Ultimately, quality assurance is not about finding reasons to approve or reject. It is about recognising excellence, encouraging innovation and creating a culture where individuals and organisations continually strive to improve. The most successful providers do not pursue quality simply to satisfy regulators. They pursue it because it strengthens their organisation, benefits their learners and makes them more competitive.

Standards provide the direction. Evidence provides the foundation. Professional judgement drives improvement.


Conclusion: Success Is Measured Years Later

Conclusion: Success Is Measured Years Later

Perhaps the greatest lesson I have learned is that the true measure of success is never the launch event, the final workshop or the submission of the final report. Those are important milestones, but they are not the destination.

Real success is measured years later.

It is seeing institutions continue to lead with confidence because the knowledge and capability have become embedded within their own people. It is seeing qualifications continue to evolve as economies change. It is seeing employers remain engaged because they recognise the value of the skills system. It is seeing quality become part of everyday practice rather than an external requirement. Above all, it is seeing people, particularly young people, benefiting from opportunities that did not previously exist.

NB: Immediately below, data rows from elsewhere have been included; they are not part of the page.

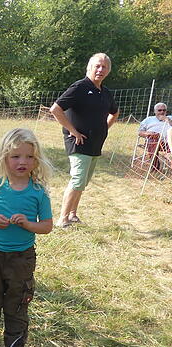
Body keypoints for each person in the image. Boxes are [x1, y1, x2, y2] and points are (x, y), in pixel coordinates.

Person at [0, 128, 55, 347]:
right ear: (4, 158)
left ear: (36, 159)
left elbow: (47, 226)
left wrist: (29, 224)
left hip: (22, 257)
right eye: (15, 156)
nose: (22, 162)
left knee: (18, 302)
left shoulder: (38, 191)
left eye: (29, 157)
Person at [50, 53, 119, 228]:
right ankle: (62, 219)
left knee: (83, 182)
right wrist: (73, 131)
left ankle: (73, 214)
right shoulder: (80, 87)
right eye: (97, 66)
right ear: (89, 67)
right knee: (78, 180)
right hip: (78, 144)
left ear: (108, 71)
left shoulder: (105, 92)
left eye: (104, 67)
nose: (100, 69)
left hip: (95, 144)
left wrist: (103, 129)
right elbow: (56, 109)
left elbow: (115, 113)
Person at [138, 102, 172, 170]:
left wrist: (168, 121)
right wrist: (149, 133)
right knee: (154, 140)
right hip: (153, 141)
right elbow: (140, 132)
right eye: (159, 110)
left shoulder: (170, 118)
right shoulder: (148, 120)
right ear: (155, 111)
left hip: (169, 143)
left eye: (164, 110)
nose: (162, 112)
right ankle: (155, 167)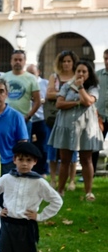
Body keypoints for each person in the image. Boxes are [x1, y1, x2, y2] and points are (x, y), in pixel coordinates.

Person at [47, 60, 103, 200]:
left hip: (86, 128)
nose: (81, 74)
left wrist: (80, 88)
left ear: (89, 73)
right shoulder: (66, 86)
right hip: (66, 127)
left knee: (86, 159)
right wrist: (77, 102)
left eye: (84, 71)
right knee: (64, 160)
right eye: (78, 71)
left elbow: (88, 101)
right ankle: (60, 190)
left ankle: (88, 192)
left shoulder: (93, 87)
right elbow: (59, 104)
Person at [46, 50, 79, 188]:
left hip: (73, 118)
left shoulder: (77, 77)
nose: (66, 64)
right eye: (64, 61)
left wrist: (60, 95)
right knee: (53, 148)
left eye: (69, 61)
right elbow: (49, 94)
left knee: (72, 148)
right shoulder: (55, 77)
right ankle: (53, 179)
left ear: (73, 63)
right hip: (54, 118)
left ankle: (71, 180)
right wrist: (66, 94)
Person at [3, 50, 41, 135]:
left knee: (23, 147)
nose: (17, 62)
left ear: (24, 62)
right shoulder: (4, 77)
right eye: (15, 60)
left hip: (24, 120)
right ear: (11, 61)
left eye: (20, 60)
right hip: (6, 118)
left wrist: (28, 116)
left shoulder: (31, 78)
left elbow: (37, 101)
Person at [26, 63, 50, 176]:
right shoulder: (25, 82)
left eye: (32, 73)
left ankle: (43, 170)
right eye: (28, 73)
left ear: (38, 72)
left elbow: (48, 98)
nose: (30, 75)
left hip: (41, 118)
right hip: (28, 118)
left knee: (42, 146)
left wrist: (39, 100)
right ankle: (30, 169)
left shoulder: (45, 83)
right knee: (29, 145)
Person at [93, 49, 108, 173]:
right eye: (105, 59)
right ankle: (90, 173)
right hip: (100, 117)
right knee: (95, 146)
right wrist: (97, 116)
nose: (107, 61)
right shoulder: (97, 75)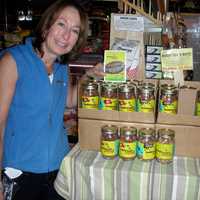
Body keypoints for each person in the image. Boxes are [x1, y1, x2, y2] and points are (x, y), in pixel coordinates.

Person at [0, 0, 104, 199]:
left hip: (57, 168)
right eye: (61, 24)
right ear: (47, 25)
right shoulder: (12, 61)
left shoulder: (60, 66)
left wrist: (88, 77)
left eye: (74, 31)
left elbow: (69, 100)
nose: (66, 36)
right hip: (19, 171)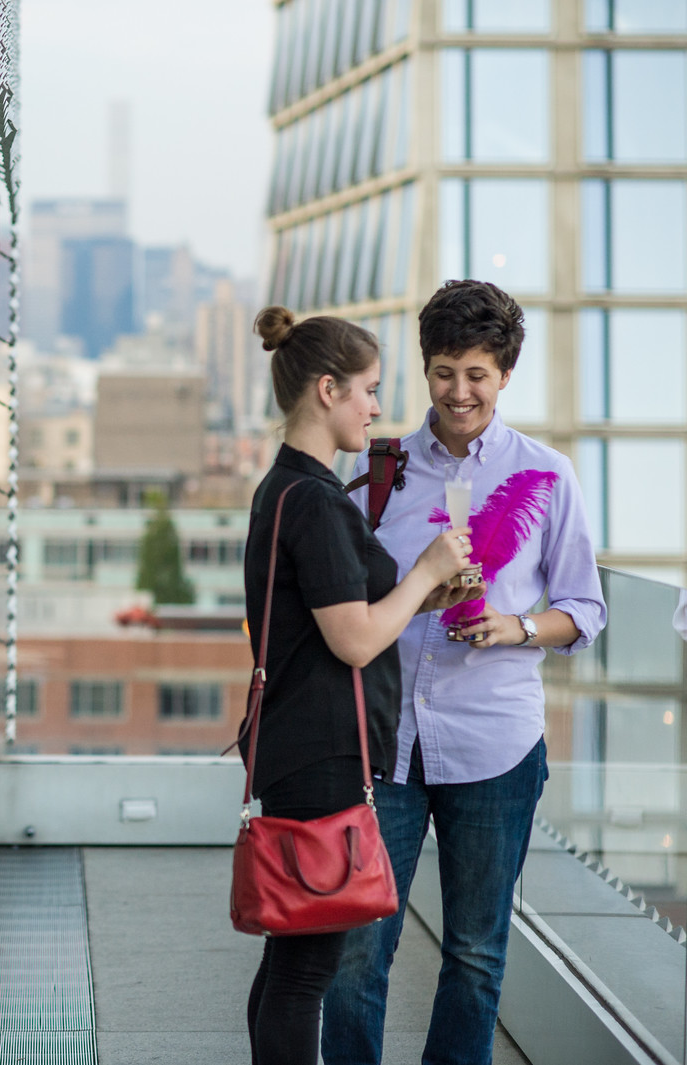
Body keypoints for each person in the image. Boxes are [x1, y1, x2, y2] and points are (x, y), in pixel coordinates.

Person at [321, 280, 608, 1065]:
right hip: (385, 747)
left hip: (497, 748)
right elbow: (344, 600)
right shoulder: (379, 472)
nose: (458, 392)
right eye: (445, 371)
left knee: (476, 960)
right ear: (426, 368)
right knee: (354, 956)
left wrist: (517, 626)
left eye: (477, 374)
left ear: (505, 374)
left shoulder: (546, 475)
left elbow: (585, 608)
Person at [242, 307, 474, 1065]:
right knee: (306, 969)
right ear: (326, 388)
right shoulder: (313, 500)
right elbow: (356, 638)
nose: (377, 407)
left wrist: (421, 591)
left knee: (290, 957)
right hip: (320, 755)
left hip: (299, 747)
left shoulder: (289, 487)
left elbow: (352, 613)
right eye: (369, 390)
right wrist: (431, 573)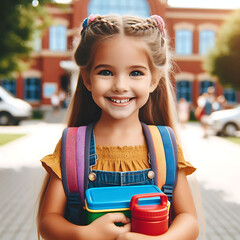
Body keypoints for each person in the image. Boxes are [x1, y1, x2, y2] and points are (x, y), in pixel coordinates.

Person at [37, 14, 199, 240]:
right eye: (106, 72)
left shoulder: (165, 146)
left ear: (153, 80)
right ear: (87, 79)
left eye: (135, 73)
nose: (120, 86)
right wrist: (85, 234)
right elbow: (48, 221)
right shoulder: (73, 146)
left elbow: (189, 219)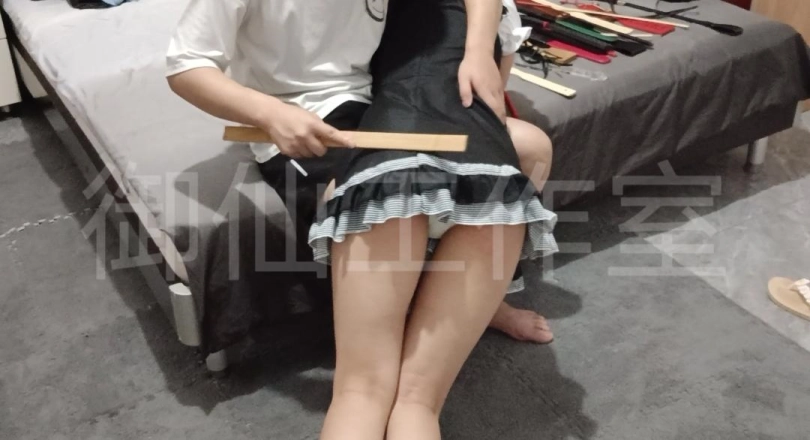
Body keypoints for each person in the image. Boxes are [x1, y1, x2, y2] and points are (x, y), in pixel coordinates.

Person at [165, 0, 555, 343]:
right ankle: (401, 324)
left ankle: (480, 301)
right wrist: (270, 114)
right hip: (303, 121)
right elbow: (186, 65)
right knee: (375, 198)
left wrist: (478, 51)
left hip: (381, 100)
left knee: (529, 149)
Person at [308, 0, 557, 438]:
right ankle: (465, 301)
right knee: (416, 402)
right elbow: (492, 101)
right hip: (486, 188)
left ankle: (480, 304)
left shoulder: (379, 13)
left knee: (360, 394)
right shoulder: (494, 17)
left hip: (395, 177)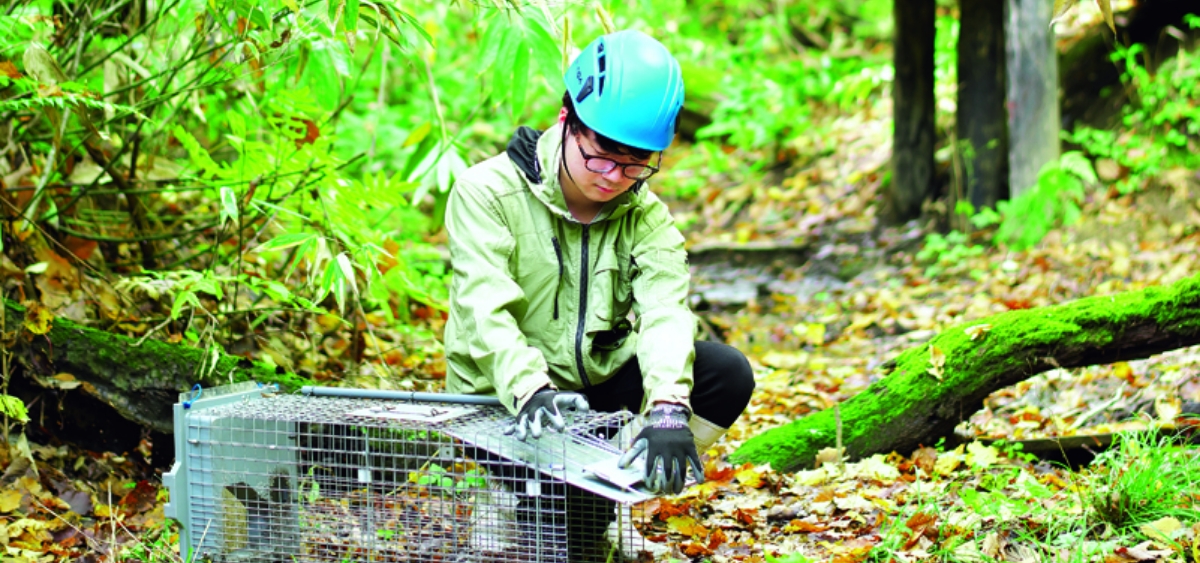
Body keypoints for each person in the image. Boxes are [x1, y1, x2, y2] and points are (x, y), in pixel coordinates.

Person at [443, 28, 755, 559]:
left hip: (596, 390)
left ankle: (612, 493)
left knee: (727, 372)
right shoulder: (486, 191)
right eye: (602, 157)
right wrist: (529, 389)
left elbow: (665, 310)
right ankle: (504, 496)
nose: (614, 178)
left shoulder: (645, 215)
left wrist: (667, 410)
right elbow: (483, 308)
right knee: (555, 545)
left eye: (636, 164)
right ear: (568, 120)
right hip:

Looking back over the years, I have come to realise that every framework, qualification, policy and reform is simply a means to an end. The real purpose has never been to produce better documents. It has always been to create better opportunities for people.

If there is one message I would leave with anyone working in TVET, it is this: never lose sight of why we do this. Our role is not simply to design better systems. It is to help countries build the capability to grow their economies, strengthen human capital and create opportunities that improve people's lives long after we have gone.

Ultimately, successful TVET reform is not measured by the systems we create. It is measured by the lives those systems help transform. Because, ultimately, TVET has never been about frameworks, standards or quality assurance.

It has always been about people.

The countries I've worked with have taught me far more than I could ever hope to teach them.